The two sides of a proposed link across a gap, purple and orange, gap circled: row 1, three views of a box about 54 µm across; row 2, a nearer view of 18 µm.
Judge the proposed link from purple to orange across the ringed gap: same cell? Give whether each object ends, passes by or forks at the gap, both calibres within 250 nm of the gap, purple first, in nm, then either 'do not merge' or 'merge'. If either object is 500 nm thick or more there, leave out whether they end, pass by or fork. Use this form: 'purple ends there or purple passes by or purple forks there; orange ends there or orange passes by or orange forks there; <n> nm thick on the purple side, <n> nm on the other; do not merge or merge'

==

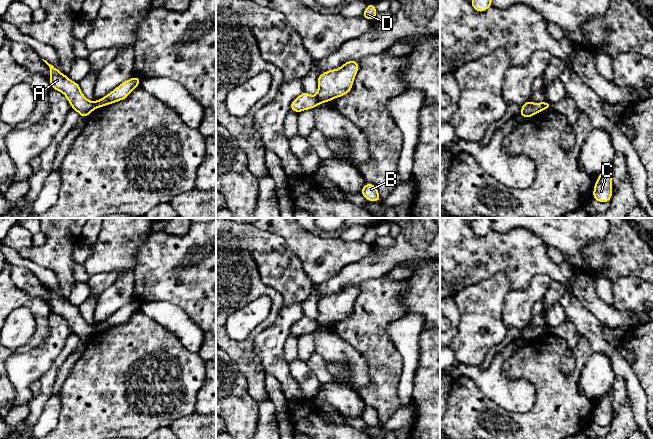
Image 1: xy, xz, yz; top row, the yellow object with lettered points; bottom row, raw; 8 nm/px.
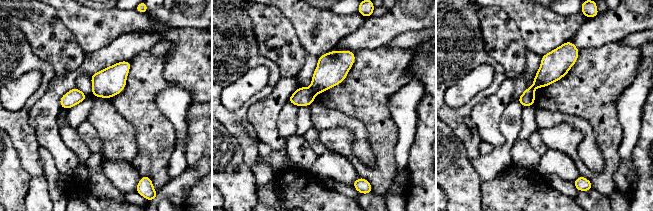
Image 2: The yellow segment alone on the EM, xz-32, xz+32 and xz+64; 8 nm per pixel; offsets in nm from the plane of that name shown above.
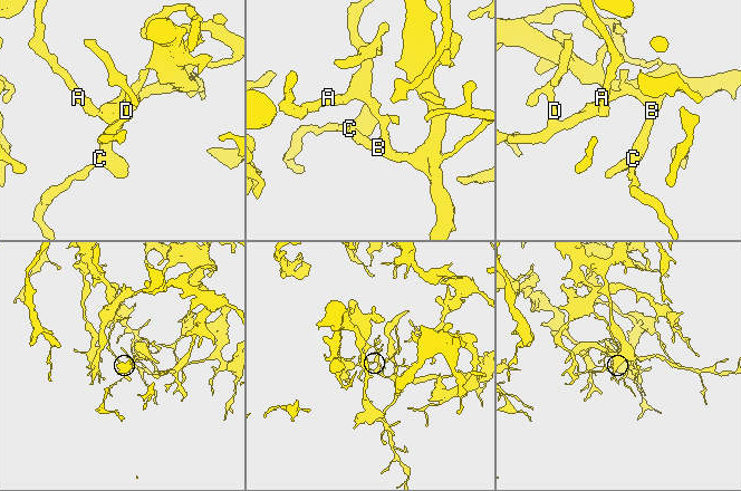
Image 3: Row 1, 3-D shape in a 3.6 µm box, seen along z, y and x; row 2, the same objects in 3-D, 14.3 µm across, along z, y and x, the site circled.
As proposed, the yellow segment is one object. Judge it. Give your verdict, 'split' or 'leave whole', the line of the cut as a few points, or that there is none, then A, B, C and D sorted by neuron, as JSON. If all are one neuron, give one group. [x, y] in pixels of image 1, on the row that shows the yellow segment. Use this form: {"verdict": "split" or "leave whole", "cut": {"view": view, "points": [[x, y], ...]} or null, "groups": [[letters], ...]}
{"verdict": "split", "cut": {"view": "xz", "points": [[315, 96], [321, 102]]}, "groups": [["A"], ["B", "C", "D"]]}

Exercise goal: Throughout the records above, find the lines in which the word "same" appears and return them.

Exercise result:
Judge the proposed link from purple to orange across the ringed gap: same cell? Give whether each object ends, passes by or forks at the gap, both calibres within 250 nm of the gap, purple first, in nm, then either 'do not merge' or 'merge'. If either object is 500 nm thick or more there, leave out whether they end, pass by or fork. Use this form: 'purple ends there or purple passes by or purple forks there; orange ends there or orange passes by or orange forks there; <n> nm thick on the purple side, <n> nm on the other; do not merge or merge'
Image 3: Row 1, 3-D shape in a 3.6 µm box, seen along z, y and x; row 2, the same objects in 3-D, 14.3 µm across, along z, y and x, the site circled.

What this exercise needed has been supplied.